_TASK INSTRUCTIONS_
Check every line of the data below for the string "lines", and copy the ones that hold it.

-- INPUT FOR THIS TASK follows --

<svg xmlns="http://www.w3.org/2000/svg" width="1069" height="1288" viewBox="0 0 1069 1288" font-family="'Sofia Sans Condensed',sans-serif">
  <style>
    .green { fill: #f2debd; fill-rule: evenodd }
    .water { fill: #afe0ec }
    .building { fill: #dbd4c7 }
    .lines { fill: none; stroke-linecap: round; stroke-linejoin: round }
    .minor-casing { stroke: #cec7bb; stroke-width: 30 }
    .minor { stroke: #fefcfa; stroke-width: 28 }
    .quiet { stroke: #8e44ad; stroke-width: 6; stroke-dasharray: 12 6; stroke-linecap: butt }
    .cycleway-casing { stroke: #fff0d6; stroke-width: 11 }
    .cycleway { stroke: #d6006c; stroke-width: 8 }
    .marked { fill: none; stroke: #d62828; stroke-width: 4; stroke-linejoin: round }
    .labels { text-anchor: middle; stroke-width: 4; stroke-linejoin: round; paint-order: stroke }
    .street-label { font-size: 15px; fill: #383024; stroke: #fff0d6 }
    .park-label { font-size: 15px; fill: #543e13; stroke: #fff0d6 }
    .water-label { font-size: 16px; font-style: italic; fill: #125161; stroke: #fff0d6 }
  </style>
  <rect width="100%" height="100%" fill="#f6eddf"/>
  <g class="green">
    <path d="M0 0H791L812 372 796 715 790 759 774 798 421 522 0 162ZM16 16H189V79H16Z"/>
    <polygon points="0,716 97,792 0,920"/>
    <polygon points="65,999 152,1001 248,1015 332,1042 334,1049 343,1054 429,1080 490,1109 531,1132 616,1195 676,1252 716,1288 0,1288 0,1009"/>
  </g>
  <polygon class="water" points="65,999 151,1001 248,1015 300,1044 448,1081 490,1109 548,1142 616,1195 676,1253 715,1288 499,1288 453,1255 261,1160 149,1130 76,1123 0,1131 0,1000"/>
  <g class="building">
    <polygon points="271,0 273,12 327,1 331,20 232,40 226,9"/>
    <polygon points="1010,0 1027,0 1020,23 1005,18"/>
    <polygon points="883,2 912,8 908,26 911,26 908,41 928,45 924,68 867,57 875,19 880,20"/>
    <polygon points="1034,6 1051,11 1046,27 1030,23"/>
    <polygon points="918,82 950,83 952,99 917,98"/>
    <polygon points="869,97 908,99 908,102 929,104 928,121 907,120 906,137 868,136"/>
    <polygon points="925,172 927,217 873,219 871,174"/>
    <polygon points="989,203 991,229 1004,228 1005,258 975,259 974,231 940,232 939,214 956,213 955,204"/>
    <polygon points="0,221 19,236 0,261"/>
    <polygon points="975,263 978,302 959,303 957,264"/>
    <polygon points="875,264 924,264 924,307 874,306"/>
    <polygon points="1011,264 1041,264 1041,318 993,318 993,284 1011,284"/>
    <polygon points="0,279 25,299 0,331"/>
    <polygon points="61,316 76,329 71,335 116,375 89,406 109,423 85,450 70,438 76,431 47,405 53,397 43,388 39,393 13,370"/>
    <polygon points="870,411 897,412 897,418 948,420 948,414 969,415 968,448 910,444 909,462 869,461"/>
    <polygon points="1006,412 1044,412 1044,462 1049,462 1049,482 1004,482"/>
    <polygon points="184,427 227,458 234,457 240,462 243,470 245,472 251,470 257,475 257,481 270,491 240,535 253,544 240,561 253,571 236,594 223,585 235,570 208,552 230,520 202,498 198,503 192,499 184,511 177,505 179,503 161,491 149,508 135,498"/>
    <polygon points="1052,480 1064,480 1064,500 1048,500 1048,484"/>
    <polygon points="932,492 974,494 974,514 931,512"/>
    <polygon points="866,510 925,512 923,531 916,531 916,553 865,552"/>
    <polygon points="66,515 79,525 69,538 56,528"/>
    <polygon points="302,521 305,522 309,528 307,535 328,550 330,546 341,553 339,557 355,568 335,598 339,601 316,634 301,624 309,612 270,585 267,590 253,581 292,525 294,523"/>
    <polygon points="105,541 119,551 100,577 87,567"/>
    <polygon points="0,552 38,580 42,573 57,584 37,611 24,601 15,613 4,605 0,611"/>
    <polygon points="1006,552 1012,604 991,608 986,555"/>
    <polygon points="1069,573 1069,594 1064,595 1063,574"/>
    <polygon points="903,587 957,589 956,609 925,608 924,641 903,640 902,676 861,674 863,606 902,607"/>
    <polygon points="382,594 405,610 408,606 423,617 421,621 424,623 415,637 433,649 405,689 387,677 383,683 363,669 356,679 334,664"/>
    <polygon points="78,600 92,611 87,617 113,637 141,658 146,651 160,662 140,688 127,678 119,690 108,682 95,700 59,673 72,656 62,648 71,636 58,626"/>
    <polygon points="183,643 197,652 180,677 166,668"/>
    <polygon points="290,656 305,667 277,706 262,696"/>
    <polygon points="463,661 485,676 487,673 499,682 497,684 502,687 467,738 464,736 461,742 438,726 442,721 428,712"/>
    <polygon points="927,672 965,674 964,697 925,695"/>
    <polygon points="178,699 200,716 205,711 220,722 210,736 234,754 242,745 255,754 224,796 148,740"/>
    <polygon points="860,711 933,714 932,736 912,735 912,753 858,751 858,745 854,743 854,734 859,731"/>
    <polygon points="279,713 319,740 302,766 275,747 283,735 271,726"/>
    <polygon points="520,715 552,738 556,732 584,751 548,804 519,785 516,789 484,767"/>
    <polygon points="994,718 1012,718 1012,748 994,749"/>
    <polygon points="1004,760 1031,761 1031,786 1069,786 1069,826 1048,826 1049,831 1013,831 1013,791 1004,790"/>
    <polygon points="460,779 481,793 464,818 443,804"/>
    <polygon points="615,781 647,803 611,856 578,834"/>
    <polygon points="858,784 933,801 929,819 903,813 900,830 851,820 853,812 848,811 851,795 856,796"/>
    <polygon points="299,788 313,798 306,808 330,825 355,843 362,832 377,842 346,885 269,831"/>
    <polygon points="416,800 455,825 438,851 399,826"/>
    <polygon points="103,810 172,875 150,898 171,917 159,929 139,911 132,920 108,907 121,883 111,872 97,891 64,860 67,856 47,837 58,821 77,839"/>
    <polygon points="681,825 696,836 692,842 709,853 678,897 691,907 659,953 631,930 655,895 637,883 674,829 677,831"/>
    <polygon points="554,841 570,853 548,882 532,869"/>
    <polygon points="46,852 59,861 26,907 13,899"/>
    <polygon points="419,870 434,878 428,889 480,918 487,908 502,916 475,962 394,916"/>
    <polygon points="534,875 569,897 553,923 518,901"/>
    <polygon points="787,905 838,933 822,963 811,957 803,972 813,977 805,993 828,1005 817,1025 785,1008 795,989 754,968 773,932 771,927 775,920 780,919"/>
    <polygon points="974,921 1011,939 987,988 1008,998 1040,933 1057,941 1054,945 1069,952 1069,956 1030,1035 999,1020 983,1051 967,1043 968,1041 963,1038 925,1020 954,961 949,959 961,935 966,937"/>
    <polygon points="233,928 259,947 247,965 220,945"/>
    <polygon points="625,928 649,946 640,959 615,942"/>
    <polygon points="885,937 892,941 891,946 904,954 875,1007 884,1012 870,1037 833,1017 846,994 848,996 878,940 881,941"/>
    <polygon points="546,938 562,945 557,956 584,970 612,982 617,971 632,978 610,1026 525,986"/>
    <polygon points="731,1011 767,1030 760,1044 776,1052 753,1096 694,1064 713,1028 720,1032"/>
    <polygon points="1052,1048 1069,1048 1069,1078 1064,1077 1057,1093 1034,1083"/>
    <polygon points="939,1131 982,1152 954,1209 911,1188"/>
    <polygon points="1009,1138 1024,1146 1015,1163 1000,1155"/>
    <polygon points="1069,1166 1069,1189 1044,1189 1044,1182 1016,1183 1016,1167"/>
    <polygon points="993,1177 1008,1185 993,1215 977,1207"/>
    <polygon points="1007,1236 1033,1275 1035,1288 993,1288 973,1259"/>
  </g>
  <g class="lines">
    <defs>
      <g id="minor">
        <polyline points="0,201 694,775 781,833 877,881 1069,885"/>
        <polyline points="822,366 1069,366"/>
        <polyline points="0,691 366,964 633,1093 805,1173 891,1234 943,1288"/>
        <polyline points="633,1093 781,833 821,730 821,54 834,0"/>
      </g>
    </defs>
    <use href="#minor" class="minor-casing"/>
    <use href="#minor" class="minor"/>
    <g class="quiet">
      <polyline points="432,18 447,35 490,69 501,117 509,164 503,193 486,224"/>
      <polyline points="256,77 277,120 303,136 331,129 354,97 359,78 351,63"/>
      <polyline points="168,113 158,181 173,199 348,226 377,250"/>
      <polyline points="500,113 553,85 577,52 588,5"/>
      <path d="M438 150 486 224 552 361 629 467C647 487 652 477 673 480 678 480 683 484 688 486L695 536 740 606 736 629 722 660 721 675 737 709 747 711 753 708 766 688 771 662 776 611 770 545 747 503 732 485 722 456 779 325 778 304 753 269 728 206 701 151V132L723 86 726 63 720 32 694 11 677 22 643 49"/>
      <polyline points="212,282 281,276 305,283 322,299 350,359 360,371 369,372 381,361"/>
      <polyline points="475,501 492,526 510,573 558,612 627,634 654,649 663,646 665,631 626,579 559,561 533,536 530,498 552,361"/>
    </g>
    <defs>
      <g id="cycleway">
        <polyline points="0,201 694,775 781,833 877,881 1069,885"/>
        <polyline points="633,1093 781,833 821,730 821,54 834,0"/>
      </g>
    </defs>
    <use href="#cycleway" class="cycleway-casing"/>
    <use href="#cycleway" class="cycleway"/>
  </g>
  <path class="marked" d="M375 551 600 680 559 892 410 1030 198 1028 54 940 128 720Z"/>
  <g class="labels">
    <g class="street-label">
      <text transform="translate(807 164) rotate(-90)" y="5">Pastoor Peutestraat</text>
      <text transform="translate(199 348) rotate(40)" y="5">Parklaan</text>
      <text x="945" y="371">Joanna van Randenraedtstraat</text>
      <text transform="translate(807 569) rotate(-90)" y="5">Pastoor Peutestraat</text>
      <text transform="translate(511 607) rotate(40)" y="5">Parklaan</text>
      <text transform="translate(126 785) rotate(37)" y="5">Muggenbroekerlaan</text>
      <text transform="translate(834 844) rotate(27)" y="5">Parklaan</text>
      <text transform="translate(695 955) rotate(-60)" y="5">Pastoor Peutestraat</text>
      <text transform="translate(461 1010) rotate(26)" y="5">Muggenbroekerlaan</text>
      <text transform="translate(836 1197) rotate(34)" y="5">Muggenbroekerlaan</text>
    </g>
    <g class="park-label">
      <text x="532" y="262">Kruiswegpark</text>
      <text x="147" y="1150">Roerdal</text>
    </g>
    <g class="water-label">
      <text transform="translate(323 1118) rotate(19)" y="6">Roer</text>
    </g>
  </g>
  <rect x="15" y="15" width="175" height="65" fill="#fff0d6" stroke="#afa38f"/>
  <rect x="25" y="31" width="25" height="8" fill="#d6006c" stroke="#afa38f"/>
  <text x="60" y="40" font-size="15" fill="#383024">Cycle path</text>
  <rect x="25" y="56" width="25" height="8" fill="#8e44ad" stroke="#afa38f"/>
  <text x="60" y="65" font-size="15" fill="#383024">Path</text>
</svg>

-- INPUT FOR THIS TASK concluded --

_FINISHED TASK_
    .lines { fill: none; stroke-linecap: round; stroke-linejoin: round }
  <g class="lines">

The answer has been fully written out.